A question we often pose in our home is this: "Who is more important? You or me?"
The answer should always be, "Neither. We are all "most important". We are of equal value even though we are of different age, gender, education or experience. This has become one of the values of our home and if ever we stray from behaving with mutual respect, we work hard to embrace humility and make things right again.
Pornography has become an industry that gives consumers what they want at the devastating cost to the "stars" involved. The physical pain and suffering, the humiliation and dehumanization, the manipulation and outright slavery are all a monstrous part of it. All in the name of entertainment.
Sexuality was meant to be a gift between lovers with a simultaneous giving and receiving. Love allows us all to keep our dignity, because love knows that we are all equally valuable.
In closing, I would like to make note of the incredible influence that fathers and mothers have to shape their children's view of sexuality. Every day, my boys are interacting with me, their mother, a multi-dimensional woman. They see that a real woman has physical flaws, and that real women have hopes, dreams, friendships, disappointments, fatigue, and sadness. They feel the love and nurture from a woman in a completely non-sexual atmosphere. It fills them and teaches them a little bit, day after day, what unconditional love feels like.

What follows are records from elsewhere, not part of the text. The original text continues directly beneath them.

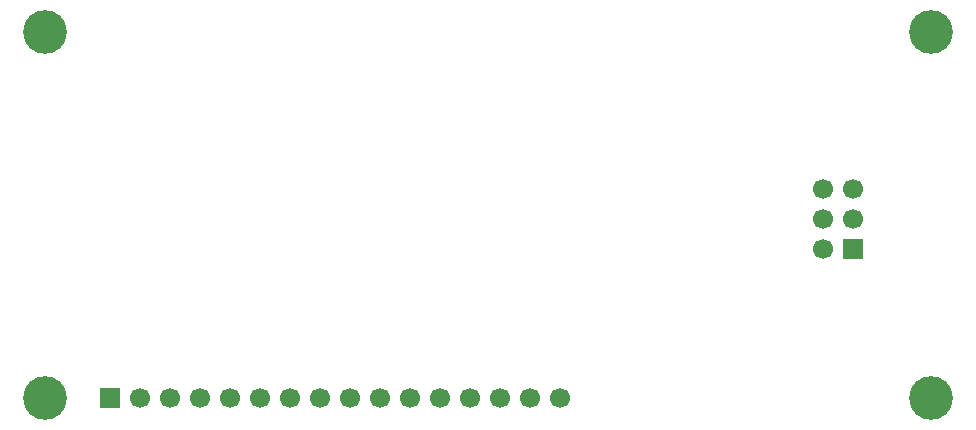
<source format=gbs>
G04 Layer_Color=16711935*
%FSLAX25Y25*%
%MOIN*%
G70*
G01*
G75*
%ADD40C,0.14567*%
%ADD41R,0.06693X0.06693*%
%ADD42C,0.06693*%
%ADD43R,0.06693X0.06693*%
D40*
X9740Y9968D02*
D03*
X305016D02*
D03*
X9740Y132016D02*
D03*
X305016D02*
D03*
D41*
X31394Y9968D02*
D03*
D42*
X41394D02*
D03*
X51394D02*
D03*
X61394D02*
D03*
X71394D02*
D03*
X81394D02*
D03*
X91394D02*
D03*
X101394D02*
D03*
X111394D02*
D03*
X121394D02*
D03*
X131394D02*
D03*
X141394D02*
D03*
X151394D02*
D03*
X161394D02*
D03*
X171394D02*
D03*
X181394D02*
D03*
X268917Y59488D02*
D03*
X278917Y69488D02*
D03*
X268917D02*
D03*
X278917Y79488D02*
D03*
X268917D02*
D03*
D43*
X278917Y59488D02*
D03*
M02*

</source>
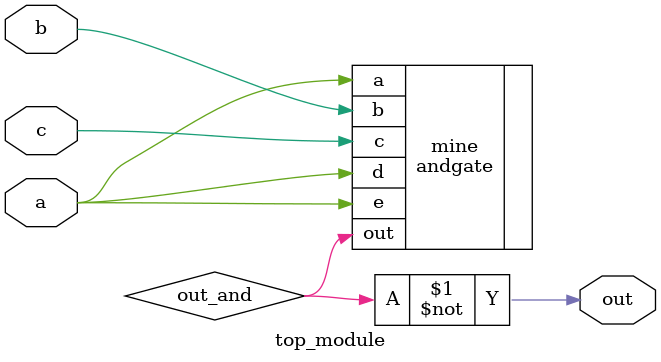
<source format=sv>
/*
This three-input NAND gate doesn't work. Fix the bug(s).

You must use the provided 5-input AND gate:

module andgate ( output out, input a, input b, input c, input d, input e );


*/


module top_module (input a, input b, input c, output out);//

    logic out_and;

    andgate mine(.out(out_and), .a(a), .b(b), .c(c), .d(a), .e(a) );

    assign out = ~out_and;

endmodule

</source>
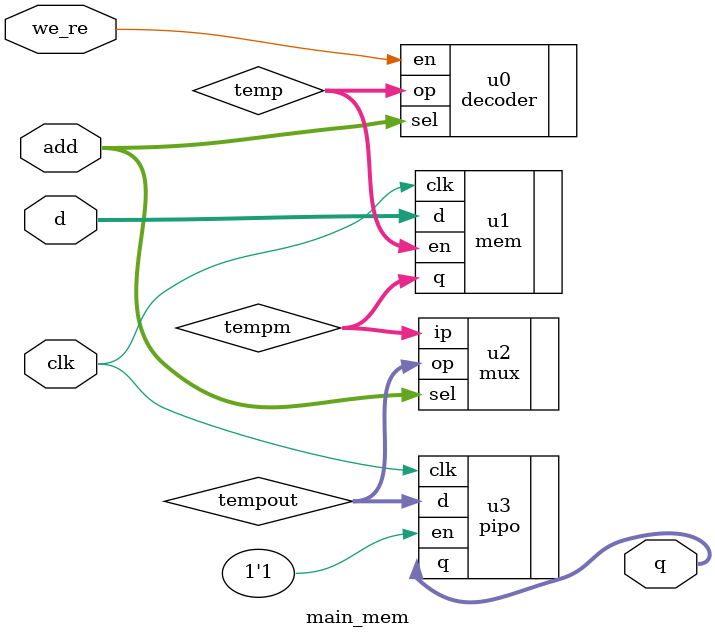
<source format=v>
module main_mem(d,clk,we_re,add,q);
  parameter m=4;
  input [2**m-1:0]d;
  input [m-1:0]add;
  input clk,we_re;
  output [2**m-1:0]q;
  
  wire [2**m-1:0]temp,tempout;
  wire [2**m*2**m-1:0]tempm;
  
  
  //wire     [2**m-1:0]array[2**m-1:0];
  
  //assign tempm = {array[15],array[14],array[13],array[12],array[11],array[10],array[9],array[8],array[7],array[6],array[5],array[4],array[3],array[2],array[1],array[0]} ;
  
  decoder u0(.sel(add),.en(we_re),.op(temp));
  mem u1(.d(d),.clk(clk),.en(temp),.q(tempm));
  mux u2(.ip(tempm),.sel(add),.op(tempout));
  pipo u3(.d(tempout),.clk(clk),.en(1'b1),.q(q));
  
endmodule
</source>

The day will come when hormone changes will add complexity to curiosity. In time they will learn the word "pornography" and we will speak as openly as would be appropriate for their age, but we will not just command that they "Don't." I want to see them on the offense, aware of the women around them, respecting others as they are learning to respect me.
One day they will understand why we were so adamant about reminding them of these truths as we see the opportunity, but for now, it is just sewn into the fabric of their normal.
Talking about porn, without really talking about porn, you know?